I'm given a polynomial $p$ of degree $4$ and its roots, let's call them $r_1,$ $r_2$, $r_3$ and $r_4$. I'm asked to show what is the value of the expression of $\sum r_1^4$, that is, $r_1^4+r_2^4+r_3^4+r_4^4$.
My approach
If I try to use symmetric polynomials in the way that the fundamental theorem of symmetric polynomials does I have to substract $\sum r_1^4 - e_1^4$ where $e_1 = r_1 + r_2 + r_3+ r_4$ this gives a very complicated expression to compute by hand because I would have terms of the form $\sum r_1^3r_2r_3, \sum r_1^2r_2r_3, \cdots$
Instead I read a method which says that I can express my polynomial expression as a given combination of all symmetric polynomials of degree four that can be formed with symmetric polynomials of degree 4. So according to this I should write:
$p = a_1e_1^4+a_2e_2^2+a_3e_1e_3+a_4e_4$
The problem
The problem comes when evaluating this polynomial to obtain the $a_i$. I obtain different coefficients with different evaluations. So for the first step I could choose $r_1 = 0$ and $r_i = 0$ for the rest. Then I get $a_1 = 1$ and the equation becomes:
$p = e_1^4+a_2e_2^2+a_3e_1e_3+a_4e_4$
However, for the second coefficient I could put $r_1 = 1, r_2 = -1$ and the rest $0$. In this case I get $a_2 = 2$. Choosing $r_1 = r_2 = 1$ and the rest $0$, leads to $a_2 = -14$. Since the expression of a polynomial inas a function of symmetric polynomials should be unique this has to be wrong.
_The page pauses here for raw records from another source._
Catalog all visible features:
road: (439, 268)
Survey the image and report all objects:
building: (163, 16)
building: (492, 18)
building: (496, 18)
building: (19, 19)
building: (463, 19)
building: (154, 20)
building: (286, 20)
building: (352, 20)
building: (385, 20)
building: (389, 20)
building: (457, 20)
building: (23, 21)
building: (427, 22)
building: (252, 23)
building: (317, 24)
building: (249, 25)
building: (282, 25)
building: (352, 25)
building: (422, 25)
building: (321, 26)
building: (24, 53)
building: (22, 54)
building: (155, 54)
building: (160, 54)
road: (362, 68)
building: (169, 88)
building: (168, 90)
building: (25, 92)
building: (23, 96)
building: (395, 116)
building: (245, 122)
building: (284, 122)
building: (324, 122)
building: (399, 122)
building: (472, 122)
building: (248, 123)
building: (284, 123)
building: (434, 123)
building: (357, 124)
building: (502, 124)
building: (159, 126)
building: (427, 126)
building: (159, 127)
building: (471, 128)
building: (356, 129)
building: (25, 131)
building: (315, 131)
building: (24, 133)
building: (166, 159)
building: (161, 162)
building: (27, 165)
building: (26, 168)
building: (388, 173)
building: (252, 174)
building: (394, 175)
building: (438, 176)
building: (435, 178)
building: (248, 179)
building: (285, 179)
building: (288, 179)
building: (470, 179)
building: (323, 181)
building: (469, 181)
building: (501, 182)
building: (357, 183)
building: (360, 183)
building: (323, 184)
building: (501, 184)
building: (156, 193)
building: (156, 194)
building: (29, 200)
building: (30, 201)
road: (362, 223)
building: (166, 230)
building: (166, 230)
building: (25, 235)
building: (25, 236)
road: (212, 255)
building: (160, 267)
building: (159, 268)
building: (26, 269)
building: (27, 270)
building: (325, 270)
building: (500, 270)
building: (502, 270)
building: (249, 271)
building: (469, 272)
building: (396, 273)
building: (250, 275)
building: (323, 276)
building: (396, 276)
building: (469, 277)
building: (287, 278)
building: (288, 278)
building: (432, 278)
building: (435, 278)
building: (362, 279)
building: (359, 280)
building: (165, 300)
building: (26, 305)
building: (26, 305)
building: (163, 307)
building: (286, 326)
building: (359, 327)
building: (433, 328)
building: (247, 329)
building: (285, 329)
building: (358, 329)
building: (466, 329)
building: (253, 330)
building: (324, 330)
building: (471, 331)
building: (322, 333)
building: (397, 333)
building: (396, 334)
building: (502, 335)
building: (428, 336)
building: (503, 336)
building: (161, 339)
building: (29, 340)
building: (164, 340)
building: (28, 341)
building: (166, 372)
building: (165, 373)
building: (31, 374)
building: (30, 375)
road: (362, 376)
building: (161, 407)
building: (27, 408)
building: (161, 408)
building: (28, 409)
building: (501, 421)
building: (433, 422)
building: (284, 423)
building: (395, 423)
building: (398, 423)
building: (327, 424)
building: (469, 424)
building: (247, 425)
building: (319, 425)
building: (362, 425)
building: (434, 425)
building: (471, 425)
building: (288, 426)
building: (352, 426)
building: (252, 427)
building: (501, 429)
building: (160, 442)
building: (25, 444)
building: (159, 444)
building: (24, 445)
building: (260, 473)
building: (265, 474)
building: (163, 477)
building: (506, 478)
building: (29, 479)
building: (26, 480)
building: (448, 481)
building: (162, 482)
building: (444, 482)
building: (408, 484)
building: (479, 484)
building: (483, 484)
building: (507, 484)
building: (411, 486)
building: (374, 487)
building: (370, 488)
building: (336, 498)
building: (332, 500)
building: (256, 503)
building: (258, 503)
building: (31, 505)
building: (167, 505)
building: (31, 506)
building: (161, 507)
Furthermore, the sum of the final result obtained by using Cardano-Vieta formulas does not correspond with the true roots of the polynomial I'm given.
What am I doing wrong?
Solution by GAVD
The method given by GAVD illustrates that the error in my developement was that I was missing some elementary symmetric polynomial, namely, $s_1^2s_2$ just by expressing in a canonical way the polynomial that results to him.
Let $s_1 = \sum r_i$, $s_2 = \sum r_ir_j$, $s_3 = \sum r_ir_jr_k$, $s_4=r_1r_2r_3r_4$.
So, you have $$\sum r_i^2 = s_1^2 - 2s_2.$$
Then, $$\sum r_i^4 = (\sum r_i^2)^2 - 2\sum r_i^2r_j^2$$
but $$s_2^2 = (\sum r_ỉr_j)^2 = \sum r_i^2r_j^2 + 2(\sum r_i)(\sum r_ỉr_jr_k) - 2r_1r_2r_3r_4.$$ Thus, $$\sum r_i^4 = (s_1^2-2s_2)^2 - 2(s_2^2-2s_1s_3 + 2s_4).$$